* [Exercise input]:
---*---

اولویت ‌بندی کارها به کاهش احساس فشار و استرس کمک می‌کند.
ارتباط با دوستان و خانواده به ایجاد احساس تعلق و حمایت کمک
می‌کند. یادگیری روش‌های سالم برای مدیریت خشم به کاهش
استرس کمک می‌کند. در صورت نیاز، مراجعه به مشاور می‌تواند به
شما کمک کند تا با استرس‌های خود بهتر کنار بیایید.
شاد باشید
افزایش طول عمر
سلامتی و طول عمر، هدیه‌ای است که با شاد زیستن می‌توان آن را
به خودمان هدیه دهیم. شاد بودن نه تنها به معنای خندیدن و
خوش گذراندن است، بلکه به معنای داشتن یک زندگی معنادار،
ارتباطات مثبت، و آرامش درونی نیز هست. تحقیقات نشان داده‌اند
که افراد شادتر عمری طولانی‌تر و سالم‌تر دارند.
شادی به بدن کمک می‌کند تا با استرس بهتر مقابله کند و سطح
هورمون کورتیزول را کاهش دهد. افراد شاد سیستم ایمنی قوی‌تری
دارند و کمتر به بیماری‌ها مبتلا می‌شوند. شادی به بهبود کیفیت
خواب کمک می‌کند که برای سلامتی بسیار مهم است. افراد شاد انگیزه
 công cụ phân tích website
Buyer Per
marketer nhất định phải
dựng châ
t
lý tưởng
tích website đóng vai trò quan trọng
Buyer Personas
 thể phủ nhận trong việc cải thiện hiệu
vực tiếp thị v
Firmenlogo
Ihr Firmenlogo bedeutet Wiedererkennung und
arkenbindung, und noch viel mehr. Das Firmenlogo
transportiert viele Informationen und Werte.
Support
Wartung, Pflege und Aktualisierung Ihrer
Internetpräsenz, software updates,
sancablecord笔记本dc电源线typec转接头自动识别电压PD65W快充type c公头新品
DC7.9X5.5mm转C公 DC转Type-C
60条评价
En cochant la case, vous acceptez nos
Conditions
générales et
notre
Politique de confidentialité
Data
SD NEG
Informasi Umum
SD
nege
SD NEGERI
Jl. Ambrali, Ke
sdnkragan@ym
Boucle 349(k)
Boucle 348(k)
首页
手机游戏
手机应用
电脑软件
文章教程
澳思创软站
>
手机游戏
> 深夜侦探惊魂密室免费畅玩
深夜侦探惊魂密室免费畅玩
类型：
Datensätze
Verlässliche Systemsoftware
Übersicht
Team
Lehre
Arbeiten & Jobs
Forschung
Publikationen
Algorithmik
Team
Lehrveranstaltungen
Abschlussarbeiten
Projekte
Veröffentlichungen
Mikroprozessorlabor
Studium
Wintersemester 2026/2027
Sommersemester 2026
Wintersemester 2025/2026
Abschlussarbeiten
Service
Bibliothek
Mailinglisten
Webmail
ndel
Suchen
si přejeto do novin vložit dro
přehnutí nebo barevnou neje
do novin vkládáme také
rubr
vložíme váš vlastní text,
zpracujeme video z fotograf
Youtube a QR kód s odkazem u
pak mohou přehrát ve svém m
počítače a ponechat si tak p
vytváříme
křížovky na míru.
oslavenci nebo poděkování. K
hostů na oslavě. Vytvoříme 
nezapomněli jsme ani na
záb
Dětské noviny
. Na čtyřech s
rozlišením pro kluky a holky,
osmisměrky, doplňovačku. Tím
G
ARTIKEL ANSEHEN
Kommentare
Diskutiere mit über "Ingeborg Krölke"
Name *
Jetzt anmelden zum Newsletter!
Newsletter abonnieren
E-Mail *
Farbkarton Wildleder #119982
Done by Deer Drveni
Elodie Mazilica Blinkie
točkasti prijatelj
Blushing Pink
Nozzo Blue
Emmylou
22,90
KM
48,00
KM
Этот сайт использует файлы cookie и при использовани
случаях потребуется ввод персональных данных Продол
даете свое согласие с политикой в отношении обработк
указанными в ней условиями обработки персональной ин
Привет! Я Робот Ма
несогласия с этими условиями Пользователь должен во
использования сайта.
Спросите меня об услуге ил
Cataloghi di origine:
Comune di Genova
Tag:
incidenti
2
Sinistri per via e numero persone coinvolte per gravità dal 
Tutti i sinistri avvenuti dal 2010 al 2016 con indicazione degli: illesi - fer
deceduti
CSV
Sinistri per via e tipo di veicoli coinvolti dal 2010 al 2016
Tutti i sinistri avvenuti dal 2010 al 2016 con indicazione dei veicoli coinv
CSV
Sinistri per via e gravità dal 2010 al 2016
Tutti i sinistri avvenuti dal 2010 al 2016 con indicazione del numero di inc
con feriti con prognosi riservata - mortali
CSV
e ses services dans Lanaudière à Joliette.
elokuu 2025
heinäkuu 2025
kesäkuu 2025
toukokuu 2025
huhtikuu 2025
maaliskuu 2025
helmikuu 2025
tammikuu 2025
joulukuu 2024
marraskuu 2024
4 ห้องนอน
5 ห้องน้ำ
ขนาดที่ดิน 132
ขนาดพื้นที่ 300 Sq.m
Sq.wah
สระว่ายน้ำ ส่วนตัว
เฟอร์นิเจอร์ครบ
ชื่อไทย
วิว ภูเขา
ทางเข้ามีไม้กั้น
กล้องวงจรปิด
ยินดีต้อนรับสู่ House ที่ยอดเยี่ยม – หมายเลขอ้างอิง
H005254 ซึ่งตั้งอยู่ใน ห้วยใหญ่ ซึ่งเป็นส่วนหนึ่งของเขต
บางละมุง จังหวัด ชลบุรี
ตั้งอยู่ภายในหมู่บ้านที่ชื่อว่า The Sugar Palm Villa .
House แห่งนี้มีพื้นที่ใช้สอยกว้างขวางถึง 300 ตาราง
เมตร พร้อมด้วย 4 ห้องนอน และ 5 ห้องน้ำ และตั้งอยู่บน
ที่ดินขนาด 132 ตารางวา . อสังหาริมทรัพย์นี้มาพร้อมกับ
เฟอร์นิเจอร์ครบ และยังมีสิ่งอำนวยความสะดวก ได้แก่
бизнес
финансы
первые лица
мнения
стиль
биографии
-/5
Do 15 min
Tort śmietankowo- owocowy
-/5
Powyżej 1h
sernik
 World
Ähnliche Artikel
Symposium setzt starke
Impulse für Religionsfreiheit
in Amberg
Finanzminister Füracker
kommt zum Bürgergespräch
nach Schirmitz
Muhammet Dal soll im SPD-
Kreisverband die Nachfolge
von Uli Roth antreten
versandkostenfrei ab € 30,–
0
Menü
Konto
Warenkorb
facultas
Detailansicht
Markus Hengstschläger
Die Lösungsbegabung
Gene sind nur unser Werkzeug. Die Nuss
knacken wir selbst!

---*---

Set every record down again exactly as written.

* [Solved exercise]:
اولویت ‌بندی کارها به کاهش احساس فشار و استرس کمک می‌کند.
ارتباط با دوستان و خانواده به ایجاد احساس تعلق و حمایت کمک
می‌کند. یادگیری روش‌های سالم برای مدیریت خشم به کاهش
استرس کمک می‌کند. در صورت نیاز، مراجعه به مشاور می‌تواند به
شما کمک کند تا با استرس‌های خود بهتر کنار بیایید.
شاد باشید
افزایش طول عمر
سلامتی و طول عمر، هدیه‌ای است که با شاد زیستن می‌توان آن را
به خودمان هدیه دهیم. شاد بودن نه تنها به معنای خندیدن و
خوش گذراندن است، بلکه به معنای داشتن یک زندگی معنادار،
ارتباطات مثبت، و آرامش درونی نیز هست. تحقیقات نشان داده‌اند
که افراد شادتر عمری طولانی‌تر و سالم‌تر دارند.
شادی به بدن کمک می‌کند تا با استرس بهتر مقابله کند و سطح
هورمون کورتیزول را کاهش دهد. افراد شاد سیستم ایمنی قوی‌تری
دارند و کمتر به بیماری‌ها مبتلا می‌شوند. شادی به بهبود کیفیت
خواب کمک می‌کند که برای سلامتی بسیار مهم است. افراد شاد انگیزه
 công cụ phân tích website
Buyer Per
marketer nhất định phải
dựng châ
t
lý tưởng
tích website đóng vai trò quan trọng
Buyer Personas
 thể phủ nhận trong việc cải thiện hiệu
vực tiếp thị v
Firmenlogo
Ihr Firmenlogo bedeutet Wiedererkennung und
arkenbindung, und noch viel mehr. Das Firmenlogo
transportiert viele Informationen und Werte.
Support
Wartung, Pflege und Aktualisierung Ihrer
Internetpräsenz, software updates,
sancablecord笔记本dc电源线typec转接头自动识别电压PD65W快充type c公头新品
DC7.9X5.5mm转C公 DC转Type-C
60条评价
En cochant la case, vous acceptez nos
Conditions
générales et
notre
Politique de confidentialité
Data
SD NEG
Informasi Umum
SD
nege
SD NEGERI
Jl. Ambrali, Ke
sdnkragan@ym
Boucle 349(k)
Boucle 348(k)
首页
手机游戏
手机应用
电脑软件
文章教程
澳思创软站
>
手机游戏
> 深夜侦探惊魂密室免费畅玩
深夜侦探惊魂密室免费畅玩
类型：
Datensätze
Verlässliche Systemsoftware
Übersicht
Team
Lehre
Arbeiten & Jobs
Forschung
Publikationen
Algorithmik
Team
Lehrveranstaltungen
Abschlussarbeiten
Projekte
Veröffentlichungen
Mikroprozessorlabor
Studium
Wintersemester 2026/2027
Sommersemester 2026
Wintersemester 2025/2026
Abschlussarbeiten
Service
Bibliothek
Mailinglisten
Webmail
ndel
Suchen
si přejeto do novin vložit dro
přehnutí nebo barevnou neje
do novin vkládáme také
rubr
vložíme váš vlastní text,
zpracujeme video z fotograf
Youtube a QR kód s odkazem u
pak mohou přehrát ve svém m
počítače a ponechat si tak p
vytváříme
křížovky na míru.
oslavenci nebo poděkování. K
hostů na oslavě. Vytvoříme 
nezapomněli jsme ani na
záb
Dětské noviny
. Na čtyřech s
rozlišením pro kluky a holky,
osmisměrky, doplňovačku. Tím
G
ARTIKEL ANSEHEN
Kommentare
Diskutiere mit über "Ingeborg Krölke"
Name *
Jetzt anmelden zum Newsletter!
Newsletter abonnieren
E-Mail *
Farbkarton Wildleder #119982
Done by Deer Drveni
Elodie Mazilica Blinkie
točkasti prijatelj
Blushing Pink
Nozzo Blue
Emmylou
22,90
KM
48,00
KM
Этот сайт использует файлы cookie и при использовани
случаях потребуется ввод персональных данных Продол
даете свое согласие с политикой в отношении обработк
указанными в ней условиями обработки персональной ин
Привет! Я Робот Ма
несогласия с этими условиями Пользователь должен во
использования сайта.
Спросите меня об услуге ил
Cataloghi di origine:
Comune di Genova
Tag:
incidenti
2
Sinistri per via e numero persone coinvolte per gravità dal 
Tutti i sinistri avvenuti dal 2010 al 2016 con indicazione degli: illesi - fer
deceduti
CSV
Sinistri per via e tipo di veicoli coinvolti dal 2010 al 2016
Tutti i sinistri avvenuti dal 2010 al 2016 con indicazione dei veicoli coinv
CSV
Sinistri per via e gravità dal 2010 al 2016
Tutti i sinistri avvenuti dal 2010 al 2016 con indicazione del numero di inc
con feriti con prognosi riservata - mortali
CSV
e ses services dans Lanaudière à Joliette.
elokuu 2025
heinäkuu 2025
kesäkuu 2025
toukokuu 2025
huhtikuu 2025
maaliskuu 2025
helmikuu 2025
tammikuu 2025
joulukuu 2024
marraskuu 2024
4 ห้องนอน
5 ห้องน้ำ
ขนาดที่ดิน 132
ขนาดพื้นที่ 300 Sq.m
Sq.wah
สระว่ายน้ำ ส่วนตัว
เฟอร์นิเจอร์ครบ
ชื่อไทย
วิว ภูเขา
ทางเข้ามีไม้กั้น
กล้องวงจรปิด
ยินดีต้อนรับสู่ House ที่ยอดเยี่ยม – หมายเลขอ้างอิง
H005254 ซึ่งตั้งอยู่ใน ห้วยใหญ่ ซึ่งเป็นส่วนหนึ่งของเขต
บางละมุง จังหวัด ชลบุรี
ตั้งอยู่ภายในหมู่บ้านที่ชื่อว่า The Sugar Palm Villa .
House แห่งนี้มีพื้นที่ใช้สอยกว้างขวางถึง 300 ตาราง
เมตร พร้อมด้วย 4 ห้องนอน และ 5 ห้องน้ำ และตั้งอยู่บน
ที่ดินขนาด 132 ตารางวา . อสังหาริมทรัพย์นี้มาพร้อมกับ
เฟอร์นิเจอร์ครบ และยังมีสิ่งอำนวยความสะดวก ได้แก่
бизнес
финансы
первые лица
мнения
стиль
биографии
-/5
Do 15 min
Tort śmietankowo- owocowy
-/5
Powyżej 1h
sernik
 World
Ähnliche Artikel
Symposium setzt starke
Impulse für Religionsfreiheit
in Amberg
Finanzminister Füracker
kommt zum Bürgergespräch
nach Schirmitz
Muhammet Dal soll im SPD-
Kreisverband die Nachfolge
von Uli Roth antreten
versandkostenfrei ab € 30,–
0
Menü
Konto
Warenkorb
facultas
Detailansicht
Markus Hengstschläger
Die Lösungsbegabung
Gene sind nur unser Werkzeug. Die Nuss
knacken wir selbst!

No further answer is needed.